The victims of negative campaigning are not limited to those who are publicly excoriated. Although many politicians go out of their way to vilify politically incorrect groups, most office seekers do not name their victims. This does not make their campaigns any less rapacious. Almost every political program is an attack, an attack on taxpayers. The politicians who promise more money for state education are stealing from older citizens to give to younger citizens and teachers. The politicians who promise free drugs for senior citizens are stealing from younger people and taxpayers in general. The politicians who promise to keep Social Security alive are promising to continue plundering the populace. Of course, politicians rarely say where the money for their plans comes from. If they do, they will boast that it is only coming from a tax on multi-millionaires, as if stealing was OK as long as we divide the spoils equally. If this is not negative campaigning, then the phrase has lost all meaning. If we use the language consistently, politics is a continual negative campaign, a campaign of divide and conquer against taxpayers. But the term negative campaigning is too mild a term to describe what goes on in elections. This is not just negative campaigning, it is predatory campaigning.

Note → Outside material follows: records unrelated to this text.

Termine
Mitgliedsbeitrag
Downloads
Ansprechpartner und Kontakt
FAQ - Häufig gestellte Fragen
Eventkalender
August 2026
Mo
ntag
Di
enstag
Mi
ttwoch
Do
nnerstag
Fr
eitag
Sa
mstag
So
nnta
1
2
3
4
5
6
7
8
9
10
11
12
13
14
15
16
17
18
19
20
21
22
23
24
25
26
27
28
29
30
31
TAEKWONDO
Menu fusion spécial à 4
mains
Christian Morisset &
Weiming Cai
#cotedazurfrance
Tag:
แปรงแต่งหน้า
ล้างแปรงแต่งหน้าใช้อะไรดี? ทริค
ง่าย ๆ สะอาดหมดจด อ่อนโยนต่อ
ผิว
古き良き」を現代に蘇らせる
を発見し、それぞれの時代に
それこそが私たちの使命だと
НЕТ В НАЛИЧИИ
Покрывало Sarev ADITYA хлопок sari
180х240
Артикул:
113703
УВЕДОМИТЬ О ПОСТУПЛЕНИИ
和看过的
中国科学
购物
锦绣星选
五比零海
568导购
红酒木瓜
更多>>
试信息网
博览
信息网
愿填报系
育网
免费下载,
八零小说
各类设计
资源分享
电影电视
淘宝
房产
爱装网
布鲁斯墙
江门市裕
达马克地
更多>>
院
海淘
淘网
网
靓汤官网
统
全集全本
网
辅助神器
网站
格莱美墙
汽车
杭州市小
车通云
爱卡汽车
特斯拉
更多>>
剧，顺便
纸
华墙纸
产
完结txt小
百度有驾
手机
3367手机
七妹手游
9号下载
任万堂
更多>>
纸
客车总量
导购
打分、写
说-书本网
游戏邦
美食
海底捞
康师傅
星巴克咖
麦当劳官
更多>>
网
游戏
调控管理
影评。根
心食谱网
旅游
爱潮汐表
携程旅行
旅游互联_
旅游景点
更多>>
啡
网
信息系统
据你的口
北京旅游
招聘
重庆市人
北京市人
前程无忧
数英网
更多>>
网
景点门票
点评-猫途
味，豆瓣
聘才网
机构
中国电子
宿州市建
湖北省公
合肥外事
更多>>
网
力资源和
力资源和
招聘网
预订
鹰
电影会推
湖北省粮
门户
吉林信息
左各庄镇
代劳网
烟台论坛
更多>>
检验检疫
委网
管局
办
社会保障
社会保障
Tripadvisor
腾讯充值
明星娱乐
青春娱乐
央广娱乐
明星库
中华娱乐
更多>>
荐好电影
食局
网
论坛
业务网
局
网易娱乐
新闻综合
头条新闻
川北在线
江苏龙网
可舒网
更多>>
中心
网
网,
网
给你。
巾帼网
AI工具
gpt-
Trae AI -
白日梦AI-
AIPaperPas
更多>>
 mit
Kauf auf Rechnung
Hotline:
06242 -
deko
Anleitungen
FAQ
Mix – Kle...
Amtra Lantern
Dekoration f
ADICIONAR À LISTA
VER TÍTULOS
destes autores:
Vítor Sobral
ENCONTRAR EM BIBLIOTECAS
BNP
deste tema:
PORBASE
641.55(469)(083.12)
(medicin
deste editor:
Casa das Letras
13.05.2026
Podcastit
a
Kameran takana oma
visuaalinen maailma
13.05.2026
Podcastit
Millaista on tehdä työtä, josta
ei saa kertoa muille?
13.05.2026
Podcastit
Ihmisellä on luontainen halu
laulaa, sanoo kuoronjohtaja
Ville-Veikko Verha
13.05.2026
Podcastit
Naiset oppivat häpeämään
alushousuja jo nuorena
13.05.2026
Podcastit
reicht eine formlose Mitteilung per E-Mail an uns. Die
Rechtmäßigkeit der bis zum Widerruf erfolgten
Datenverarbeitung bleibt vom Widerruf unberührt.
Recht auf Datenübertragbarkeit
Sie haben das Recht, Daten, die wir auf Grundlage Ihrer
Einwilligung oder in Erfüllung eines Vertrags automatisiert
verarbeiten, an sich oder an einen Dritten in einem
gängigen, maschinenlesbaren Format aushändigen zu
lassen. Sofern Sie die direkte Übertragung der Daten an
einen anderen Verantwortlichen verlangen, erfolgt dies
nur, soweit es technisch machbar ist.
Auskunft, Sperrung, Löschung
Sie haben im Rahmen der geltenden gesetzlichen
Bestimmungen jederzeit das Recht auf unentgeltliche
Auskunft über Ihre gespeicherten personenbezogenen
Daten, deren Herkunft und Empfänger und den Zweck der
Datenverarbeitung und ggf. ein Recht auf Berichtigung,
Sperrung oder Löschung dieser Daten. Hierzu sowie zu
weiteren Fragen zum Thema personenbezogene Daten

Although there is plenty of negative campaigning, there is far too little of the type we need. Candidates lambaste each other for dividing the loot wrong, not for looting. We need people to condemn the premises that all the politician-plunderers and most of the voters share — the premise that the government has the power to do almost anything it wants, the premise that voters can vote themselves a share of their fellow citizens' property, the premise that the state has the right to rule us. We need to call politicians by their rightful names — tyrants and dictators.
The lament over negative campaigning misses the point — it is a quarrel about honor among thieves. Our outrage should be against the theft, not the scuffle among the bandits. Many are criticizing the noise, few are criticizing the crime. This tells us how little democracy respects freedom.